**TO DO**. All records are to be restated exactly, each line as it reads.

**DATA SUPPLIED**.

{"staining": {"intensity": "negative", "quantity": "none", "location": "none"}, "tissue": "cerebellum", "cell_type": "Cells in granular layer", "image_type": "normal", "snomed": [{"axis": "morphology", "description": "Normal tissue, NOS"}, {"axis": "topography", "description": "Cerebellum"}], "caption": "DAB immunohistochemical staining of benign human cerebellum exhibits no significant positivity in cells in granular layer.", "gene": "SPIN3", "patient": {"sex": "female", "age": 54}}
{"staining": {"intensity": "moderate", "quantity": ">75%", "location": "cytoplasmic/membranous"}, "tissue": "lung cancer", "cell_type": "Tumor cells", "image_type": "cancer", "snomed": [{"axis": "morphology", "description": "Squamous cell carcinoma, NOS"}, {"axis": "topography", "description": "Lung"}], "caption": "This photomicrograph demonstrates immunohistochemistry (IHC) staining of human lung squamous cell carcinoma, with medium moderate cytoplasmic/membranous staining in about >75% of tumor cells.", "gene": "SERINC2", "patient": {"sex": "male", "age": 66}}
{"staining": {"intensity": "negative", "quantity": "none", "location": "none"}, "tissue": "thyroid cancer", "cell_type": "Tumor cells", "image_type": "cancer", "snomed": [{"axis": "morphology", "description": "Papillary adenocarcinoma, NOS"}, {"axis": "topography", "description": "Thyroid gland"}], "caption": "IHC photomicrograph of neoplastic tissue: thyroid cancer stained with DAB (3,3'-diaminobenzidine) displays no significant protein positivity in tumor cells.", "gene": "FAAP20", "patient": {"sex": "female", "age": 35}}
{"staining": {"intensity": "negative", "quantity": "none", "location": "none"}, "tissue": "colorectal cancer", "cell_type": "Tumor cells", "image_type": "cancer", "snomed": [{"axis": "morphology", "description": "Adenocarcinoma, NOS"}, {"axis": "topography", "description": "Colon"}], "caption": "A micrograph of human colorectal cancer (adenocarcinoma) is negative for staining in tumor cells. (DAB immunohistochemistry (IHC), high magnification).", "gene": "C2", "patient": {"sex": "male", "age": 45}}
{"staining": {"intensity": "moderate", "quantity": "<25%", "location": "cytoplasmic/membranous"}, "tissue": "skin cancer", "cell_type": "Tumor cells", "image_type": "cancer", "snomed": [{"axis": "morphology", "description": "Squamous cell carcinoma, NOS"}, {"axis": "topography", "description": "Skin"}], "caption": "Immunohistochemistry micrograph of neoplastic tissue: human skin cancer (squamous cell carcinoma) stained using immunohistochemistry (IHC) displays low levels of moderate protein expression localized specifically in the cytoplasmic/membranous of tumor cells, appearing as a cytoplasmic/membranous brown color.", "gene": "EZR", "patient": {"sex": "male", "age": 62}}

**RESULT OF THE EXERCISE**.
{"staining": {"intensity": "negative", "quantity": "none", "location": "none"}, "tissue": "cerebellum", "cell_type": "Cells in granular layer", "image_type": "normal", "snomed": [{"axis": "morphology", "description": "Normal tissue, NOS"}, {"axis": "topography", "description": "Cerebellum"}], "caption": "DAB immunohistochemical staining of benign human cerebellum exhibits no significant positivity in cells in granular layer.", "gene": "SPIN3", "patient": {"sex": "female", "age": 54}}
{"staining": {"intensity": "moderate", "quantity": ">75%", "location": "cytoplasmic/membranous"}, "tissue": "lung cancer", "cell_type": "Tumor cells", "image_type": "cancer", "snomed": [{"axis": "morphology", "description": "Squamous cell carcinoma, NOS"}, {"axis": "topography", "description": "Lung"}], "caption": "This photomicrograph demonstrates immunohistochemistry (IHC) staining of human lung squamous cell carcinoma, with medium moderate cytoplasmic/membranous staining in about >75% of tumor cells.", "gene": "SERINC2", "patient": {"sex": "male", "age": 66}}
{"staining": {"intensity": "negative", "quantity": "none", "location": "none"}, "tissue": "thyroid cancer", "cell_type": "Tumor cells", "image_type": "cancer", "snomed": [{"axis": "morphology", "description": "Papillary adenocarcinoma, NOS"}, {"axis": "topography", "description": "Thyroid gland"}], "caption": "IHC photomicrograph of neoplastic tissue: thyroid cancer stained with DAB (3,3'-diaminobenzidine) displays no significant protein positivity in tumor cells.", "gene": "FAAP20", "patient": {"sex": "female", "age": 35}}
{"staining": {"intensity": "negative", "quantity": "none", "location": "none"}, "tissue": "colorectal cancer", "cell_type": "Tumor cells", "image_type": "cancer", "snomed": [{"axis": "morphology", "description": "Adenocarcinoma, NOS"}, {"axis": "topography", "description": "Colon"}], "caption": "A micrograph of human colorectal cancer (adenocarcinoma) is negative for staining in tumor cells. (DAB immunohistochemistry (IHC), high magnification).", "gene": "C2", "patient": {"sex": "male", "age": 45}}
{"staining": {"intensity": "moderate", "quantity": "<25%", "location": "cytoplasmic/membranous"}, "tissue": "skin cancer", "cell_type": "Tumor cells", "image_type": "cancer", "snomed": [{"axis": "morphology", "description": "Squamous cell carcinoma, NOS"}, {"axis": "topography", "description": "Skin"}], "caption": "Immunohistochemistry micrograph of neoplastic tissue: human skin cancer (squamous cell carcinoma) stained using immunohistochemistry (IHC) displays low levels of moderate protein expression localized specifically in the cytoplasmic/membranous of tumor cells, appearing as a cytoplasmic/membranous brown color.", "gene": "EZR", "patient": {"sex": "male", "age": 62}}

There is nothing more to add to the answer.